* WORK TASK:
The entries below need to be written out exactly, with no pictures included.

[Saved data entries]
══════════
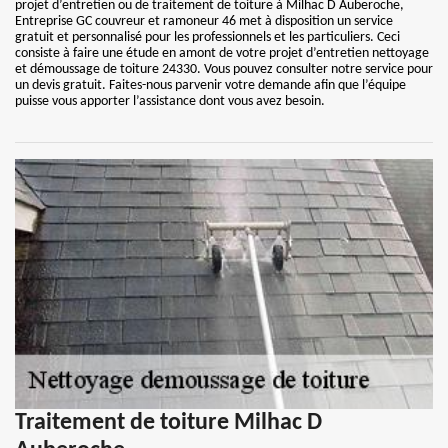
projet d’entretien ou de traitement de toiture à Milhac D Auberoche,
Entreprise GC couvreur et ramoneur 46 met à disposition un service
gratuit et personnalisé pour les professionnels et les particuliers. Ceci
consiste à faire une étude en amont de votre projet d’entretien nettoyage
et démoussage de toiture 24330. Vous pouvez consulter notre service pour
un devis gratuit. Faites-nous parvenir votre demande afin que l’équipe
puisse vous apporter l’assistance dont vous avez besoin.
Traitement de toiture Milhac D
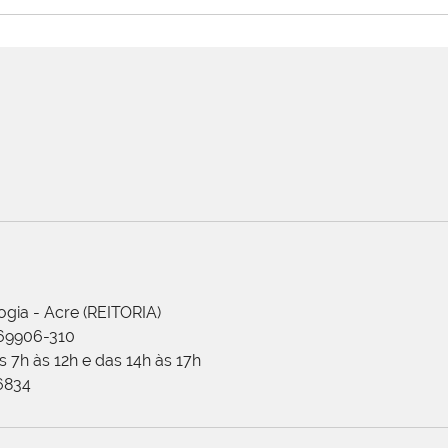
ogia - Acre (REITORIA)
 69906-310
 7h às 12h e das 14h às 17h
-6834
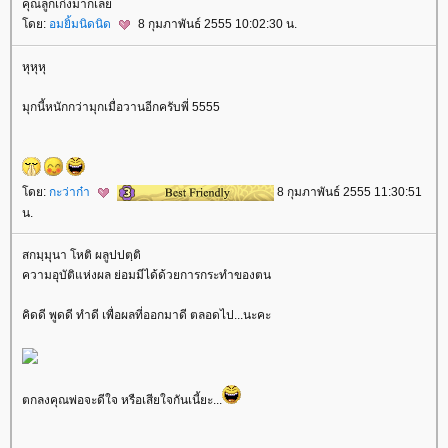
คุณลูกเก่งมากเล
ดย:
อมยิ้มนิดนิด
8 กุมภาพันธ์ 2555 10:02:30 น.
หุหุหุ
มุกนี้หนักกว่ามุกเมื่อวานอีกครับพี่ 5555
ดย:
กะว่าก๋า
8 กุมภาพันธ์ 2555 11:30:51
น.
สกมฺมุนา โหติ ผลูปปตฺติ
ความอุบัติแห่งผล ย่อมมีได้ด้วยการกระทำของตน
คิดดี พูดดี ทำดี เพื่อผลที่ออกมาดี ตลอดไป...นะคะ
ตกลงคุณพ่อจะดีใจ หรือเสียใจกันเนี้ยะ...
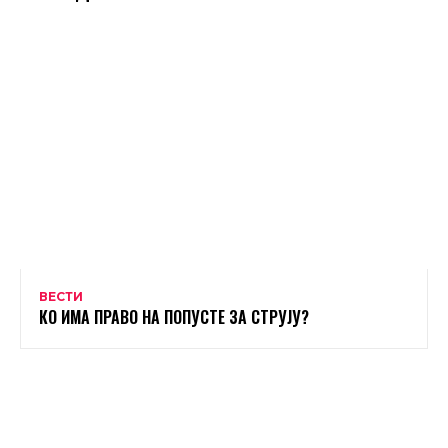
ВЕСТИ
КО ИМА ПРАВО НА ПОПУСТЕ ЗА СТРУЈУ?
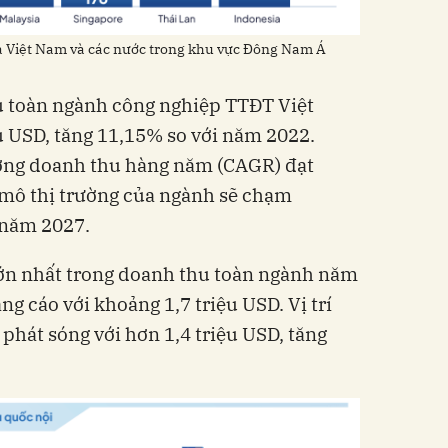
u USD, tăng 11,15% so với năm 2022.
rưởng doanh thu hàng năm (CAGR) đạt
 mô thị trường của ngành sẽ chạm
ng cáo với khoảng 1,7 triệu USD. Vị trí
phát sóng với hơn 1,4 triệu USD, tăng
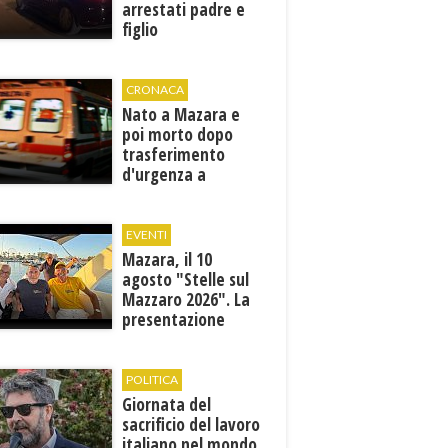
arrestati padre e
figlio
CRONACA
Nato a Mazara e
poi morto dopo
trasferimento
d'urgenza a
Trapani. Indaga la
Procura
EVENTI
Mazara, il 10
agosto "Stelle sul
Mazzaro 2026". La
presentazione
dell'evento
POLITICA
Giornata del
sacrificio del lavoro
italiano nel mondo,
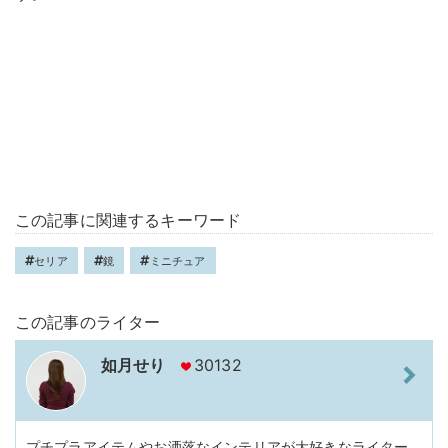
この記事に関連するキーワード
セリア
鏡
ミニチュア
この記事のライター
如月せり
30132
プチプラアイテムやお洒落なインテリアが大好きなライター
══════════
* OUTPUT BELOW:
projet d’entretien ou de traitement de toiture à Milhac D Auberoche,
Entreprise GC couvreur et ramoneur 46 met à disposition un service
gratuit et personnalisé pour les professionnels et les particuliers. Ceci
consiste à faire une étude en amont de votre projet d’entretien nettoyage
et démoussage de toiture 24330. Vous pouvez consulter notre service pour
un devis gratuit. Faites-nous parvenir votre demande afin que l’équipe
puisse vous apporter l’assistance dont vous avez besoin.
Traitement de toiture Milhac D
ogia - Acre (REITORIA)
 69906-310
 7h às 12h e das 14h às 17h
-6834
คุณลูกเก่งมากเล
ดย:
อมยิ้มนิดนิด
8 กุมภาพันธ์ 2555 10:02:30 น.
หุหุหุ
มุกนี้หนักกว่ามุกเมื่อวานอีกครับพี่ 5555
ดย:
กะว่าก๋า
8 กุมภาพันธ์ 2555 11:30:51
น.
สกมฺมุนา โหติ ผลูปปตฺติ
ความอุบัติแห่งผล ย่อมมีได้ด้วยการกระทำของตน
คิดดี พูดดี ทำดี เพื่อผลที่ออกมาดี ตลอดไป...นะคะ
ตกลงคุณพ่อจะดีใจ หรือเสียใจกันเนี้ยะ...
ВЕСТИ
КО ИМА ПРАВО НА ПОПУСТЕ ЗА СТРУЈУ?
u USD, tăng 11,15% so với năm 2022.
rưởng doanh thu hàng năm (CAGR) đạt
 mô thị trường của ngành sẽ chạm
ng cáo với khoảng 1,7 triệu USD. Vị trí
phát sóng với hơn 1,4 triệu USD, tăng
arrestati padre e
figlio
CRONACA
Nato a Mazara e
poi morto dopo
trasferimento
d'urgenza a
Trapani. Indaga la
Procura
EVENTI
Mazara, il 10
agosto "Stelle sul
Mazzaro 2026". La
presentazione
dell'evento
POLITICA
Giornata del
sacrificio del lavoro
italiano nel mondo,
この記事に関連するキーワード
セリア
鏡
ミニチュア
この記事のライター
如月せり
30132
プチプラアイテムやお洒落なインテリアが大好きなライター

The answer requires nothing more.